▶ Material provided
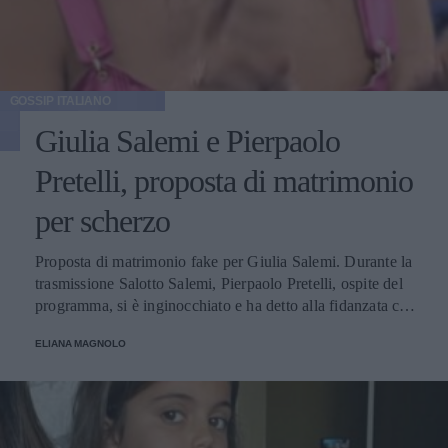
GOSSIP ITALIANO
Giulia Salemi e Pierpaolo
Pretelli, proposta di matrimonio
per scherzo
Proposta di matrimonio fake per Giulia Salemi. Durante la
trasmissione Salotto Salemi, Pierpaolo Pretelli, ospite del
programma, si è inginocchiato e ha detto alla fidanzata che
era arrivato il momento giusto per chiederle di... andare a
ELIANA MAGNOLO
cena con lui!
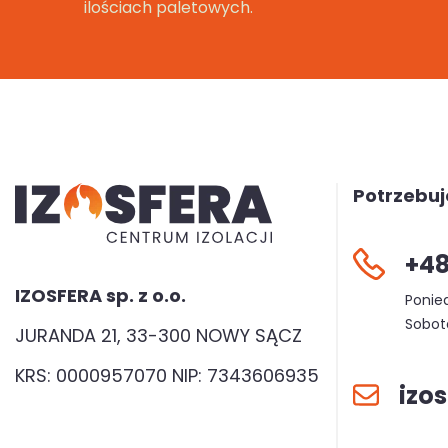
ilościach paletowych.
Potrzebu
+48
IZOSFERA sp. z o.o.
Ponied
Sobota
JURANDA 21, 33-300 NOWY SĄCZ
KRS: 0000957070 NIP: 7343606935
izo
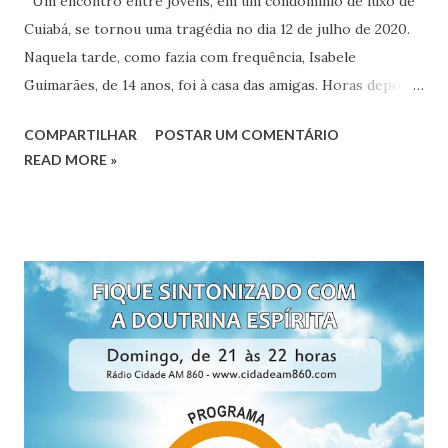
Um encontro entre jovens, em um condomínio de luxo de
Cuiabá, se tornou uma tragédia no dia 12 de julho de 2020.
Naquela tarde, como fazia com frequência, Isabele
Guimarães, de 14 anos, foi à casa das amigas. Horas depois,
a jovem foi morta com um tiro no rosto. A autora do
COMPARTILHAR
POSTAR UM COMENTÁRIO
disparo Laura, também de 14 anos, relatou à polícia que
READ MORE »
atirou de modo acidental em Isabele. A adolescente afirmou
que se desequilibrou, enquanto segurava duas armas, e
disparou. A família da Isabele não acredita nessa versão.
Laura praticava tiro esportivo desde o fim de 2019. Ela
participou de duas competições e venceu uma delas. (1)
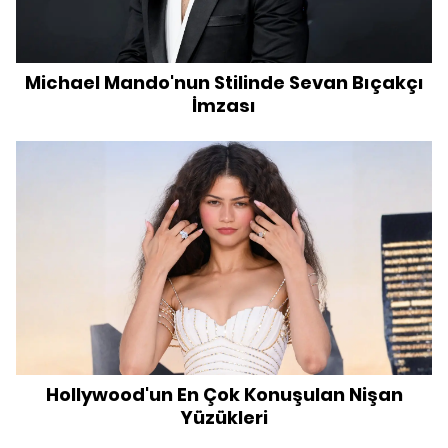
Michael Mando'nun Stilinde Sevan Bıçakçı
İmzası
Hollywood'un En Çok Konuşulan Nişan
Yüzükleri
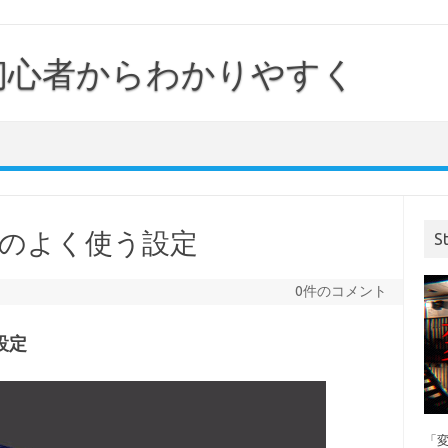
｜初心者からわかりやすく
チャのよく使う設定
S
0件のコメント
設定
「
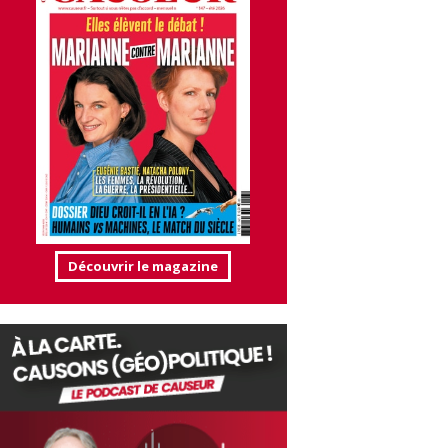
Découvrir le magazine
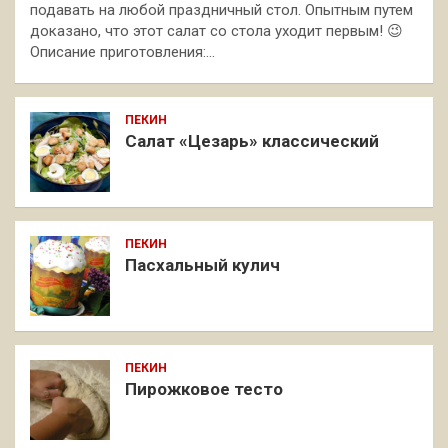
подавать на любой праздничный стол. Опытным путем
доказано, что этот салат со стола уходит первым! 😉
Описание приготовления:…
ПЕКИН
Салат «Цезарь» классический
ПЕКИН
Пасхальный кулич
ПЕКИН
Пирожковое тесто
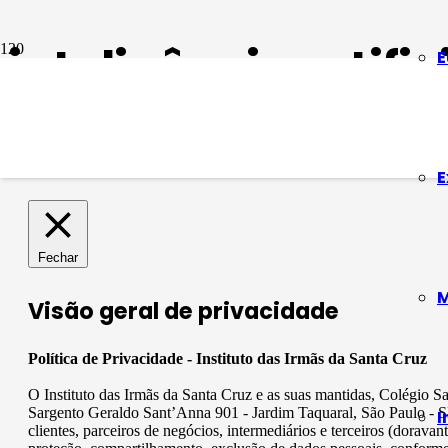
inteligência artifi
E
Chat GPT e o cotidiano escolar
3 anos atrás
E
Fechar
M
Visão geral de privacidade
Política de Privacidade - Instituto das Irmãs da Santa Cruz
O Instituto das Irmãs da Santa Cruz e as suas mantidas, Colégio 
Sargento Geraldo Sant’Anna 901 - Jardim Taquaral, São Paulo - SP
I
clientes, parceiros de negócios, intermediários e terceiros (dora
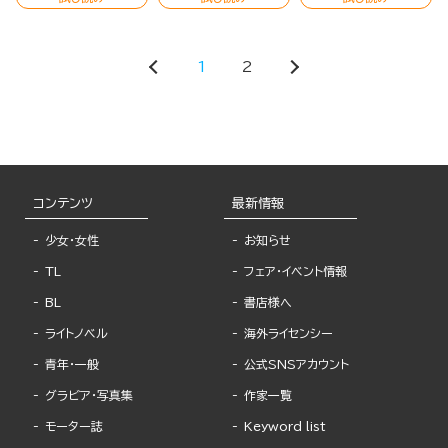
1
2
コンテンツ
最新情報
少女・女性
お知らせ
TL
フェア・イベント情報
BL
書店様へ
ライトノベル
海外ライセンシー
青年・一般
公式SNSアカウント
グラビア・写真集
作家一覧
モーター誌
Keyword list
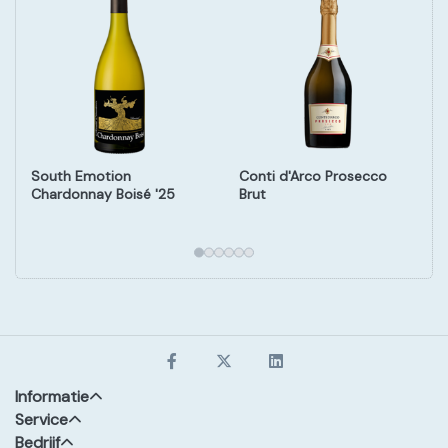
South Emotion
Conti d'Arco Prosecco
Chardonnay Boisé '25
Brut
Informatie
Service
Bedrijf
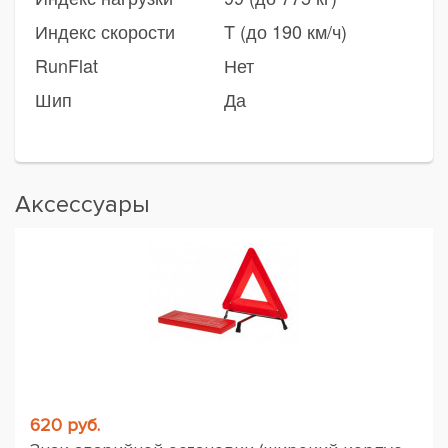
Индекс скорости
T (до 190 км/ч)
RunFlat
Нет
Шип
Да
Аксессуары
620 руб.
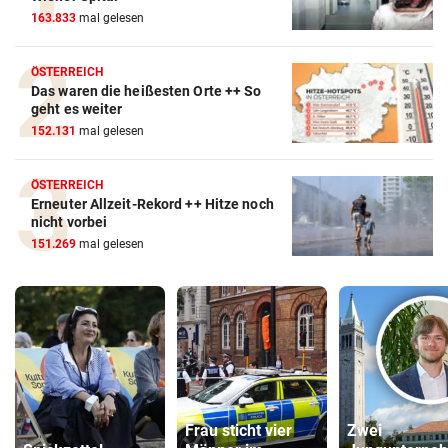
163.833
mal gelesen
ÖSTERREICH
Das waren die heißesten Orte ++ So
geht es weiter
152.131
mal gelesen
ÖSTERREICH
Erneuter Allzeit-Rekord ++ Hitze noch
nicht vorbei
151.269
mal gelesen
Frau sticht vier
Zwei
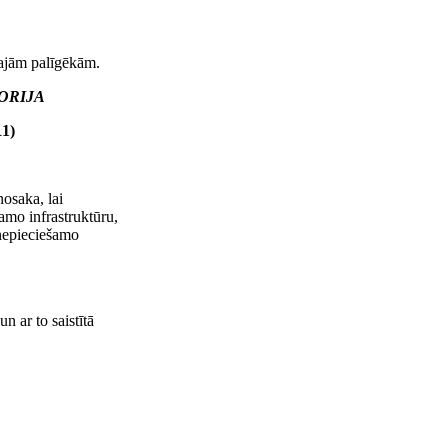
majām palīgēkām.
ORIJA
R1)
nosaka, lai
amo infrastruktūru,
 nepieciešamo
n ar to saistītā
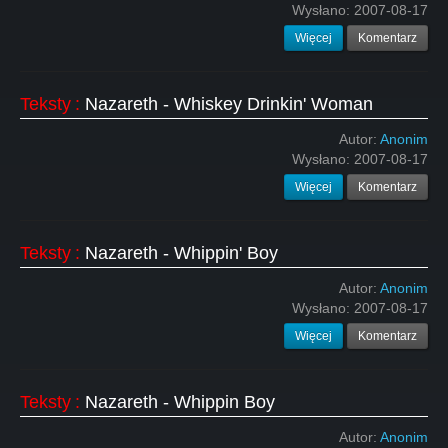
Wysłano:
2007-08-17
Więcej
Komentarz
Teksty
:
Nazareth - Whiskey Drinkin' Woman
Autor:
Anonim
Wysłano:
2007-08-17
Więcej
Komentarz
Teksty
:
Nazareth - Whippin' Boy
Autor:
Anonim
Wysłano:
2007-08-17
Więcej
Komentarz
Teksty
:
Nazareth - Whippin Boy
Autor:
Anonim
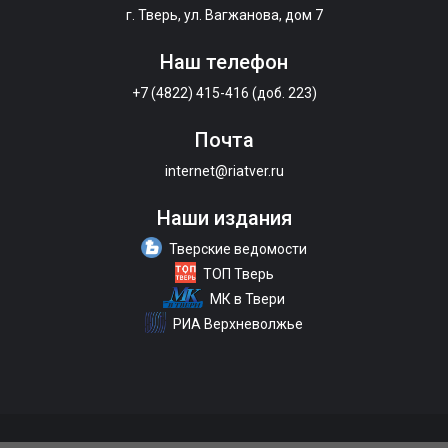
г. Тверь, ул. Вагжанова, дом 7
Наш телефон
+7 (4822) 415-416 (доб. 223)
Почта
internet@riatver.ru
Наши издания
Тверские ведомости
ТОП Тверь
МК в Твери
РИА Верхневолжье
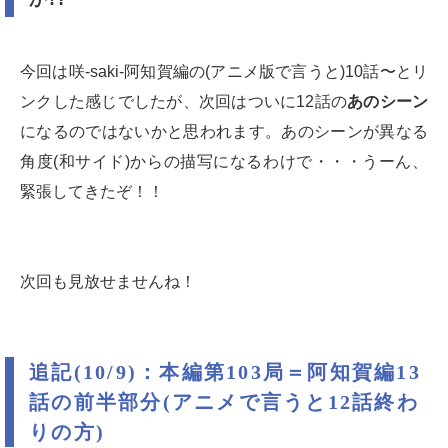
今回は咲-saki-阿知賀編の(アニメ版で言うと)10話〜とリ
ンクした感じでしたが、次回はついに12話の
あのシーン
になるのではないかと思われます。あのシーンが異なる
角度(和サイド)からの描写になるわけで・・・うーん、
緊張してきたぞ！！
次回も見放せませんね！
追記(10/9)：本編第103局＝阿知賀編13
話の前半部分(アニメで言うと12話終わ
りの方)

▶ Exercise requirements
Rewrite all the text lines in the data above as one numbered list. Skip any blank lines and leave out the picture markers.

▶ Answer space
1. GOSSIP ITALIANO
2. Giulia Salemi e Pierpaolo
3. Pretelli, proposta di matrimonio
4. per scherzo
5. Proposta di matrimonio fake per Giulia Salemi. Durante la
6. trasmissione Salotto Salemi, Pierpaolo Pretelli, ospite del
7. programma, si è inginocchiato e ha detto alla fidanzata che
8. era arrivato il momento giusto per chiederle di... andare a
9. ELIANA MAGNOLO
10. cena con lui!
11. ilościach paletowych.
12. Potrzebu
13. +48
14. IZOSFERA sp. z o.o.
15. Ponied
16. Sobota
17. JURANDA 21, 33-300 NOWY SĄCZ
18. KRS: 0000957070 NIP: 7343606935
19. izo
20. Um encontro entre jovens, em um condomínio de luxo de
21. Cuiabá, se tornou uma tragédia no dia 12 de julho de 2020.
22. Naquela tarde, como fazia com frequência, Isabele
23. Guimarães, de 14 anos, foi à casa das amigas. Horas depois,
24. a jovem foi morta com um tiro no rosto. A autora do
25. COMPARTILHAR
26. POSTAR UM COMENTÁRIO
27. disparo Laura, também de 14 anos, relatou à polícia que
28. READ MORE »
29. atirou de modo acidental em Isabele. A adolescente afirmou
30. que se desequilibrou, enquanto segurava duas armas, e
31. disparou. A família da Isabele não acredita nessa versão.
32. Laura praticava tiro esportivo desde o fim de 2019. Ela
33. participou de duas competições e venceu uma delas. (1)
34. Michael Mando'nun Stilinde Sevan Bıçakçı
35. İmzası
36. Hollywood'un En Çok Konuşulan Nişan
37. Yüzükleri
38. ｜初心者からわかりやすく
39. チャのよく使う設定
40. S
41. 0件のコメント
42. 設定
43. 「
44. Découvrir le magazine
45. подавать на любой праздничный стол. Опытным путем
46. доказано, что этот салат со стола уходит первым! 😉
47. Описание приготовления:…
48. ПЕКИН
49. Салат «Цезарь» классический
50. ПЕКИН
51. Пасхальный кулич
52. ПЕКИН
53. Пирожковое тесто
54. inteligência artifi
55. E
56. Chat GPT e o cotidiano escolar
57. 3 anos atrás
58. E
59. Fechar
60. M
61. Visão geral de privacidade
62. Política de Privacidade - Instituto das Irmãs da Santa Cruz
63. O Instituto das Irmãs da Santa Cruz e as suas mantidas, Colégio 
64. Sargento Geraldo Sant’Anna 901 - Jardim Taquaral, São Paulo - SP
65. I
66. clientes, parceiros de negócios, intermediários e terceiros (dora
67. 1
68. 2
69. コンテンツ
70. 最新情報
71. 少女・女性
72. お知らせ
73. TL
74. フェア・イベント情報
75. BL
76. 書店様へ
77. ライトノベル
78. 海外ライセンシー
79. 青年・一般
80. 公式SNSアカウント
81. グラビア・写真集
82. 作家一覧
83. モーター誌
84. Keyword list
85. South Emotion
86. Conti d'Arco Prosecco
87. Chardonnay Boisé '25
88. Brut
89. Informatie
90. Service
91. Bedrijf
92. Индекс скорости
93. T (до 190 км/ч)
94. RunFlat
95. Нет
96. Шип
97. Да
98. Аксессуары
99. 620 руб.
100. 163.833
101. mal gelesen
102. ÖSTERREICH
103. Das waren die heißesten Orte ++ So
104. geht es weiter
105. 152.131
106. mal gelesen
107. ÖSTERREICH
108. Erneuter Allzeit-Rekord ++ Hitze noch
109. nicht vorbei
110. 151.269
111. mal gelesen
112. Frau sticht vier
113. Zwei
114. majām palīgēkām.
115. ORIJA
116. R1)
117. nosaka, lai
118. amo infrastruktūru,
119.  nepieciešamo
120. n ar to saistītā
121. Wysłano:
122. 2007-08-17
123. Więcej
124. Komentarz
125. Teksty
126. :
127. Nazareth - Whiskey Drinkin' Woman
128. Autor:
129. Anonim
130. Wysłano:
131. 2007-08-17
132. Więcej
133. Komentarz
134. Teksty
135. :
136. Nazareth - Whippin' Boy
137. Autor:
138. Anonim
139. Wysłano:
140. 2007-08-17
141. Więcej
142. Komentarz
143. Teksty
144. :
145. Nazareth - Whippin Boy
146. Autor:
147. Anonim
148. г. Тверь, ул. Вагжанова, дом 7
149. Наш телефон
150. +7 (4822) 415-416 (доб. 223)
151. Почта
152. internet@riatver.ru
153. Наши издания
154. Тверские ведомости
155. ТОП Тверь
156. МК в Твери
157. РИА Верхневолжье
158. 今回は咲-saki-阿知賀編の(アニメ版で言うと)10話〜とリ
159. ンクした感じでしたが、次回はついに12話の
160. あのシーン
161. になるのではないかと思われます。あのシーンが異なる
162. 角度(和サイド)からの描写になるわけで・・・うーん、
163. 緊張してきたぞ！！
164. 次回も見放せませんね！
165. 追記(10/9)：本編第103局＝阿知賀編13
166. 話の前半部分(アニメで言うと12話終わ
167. りの方)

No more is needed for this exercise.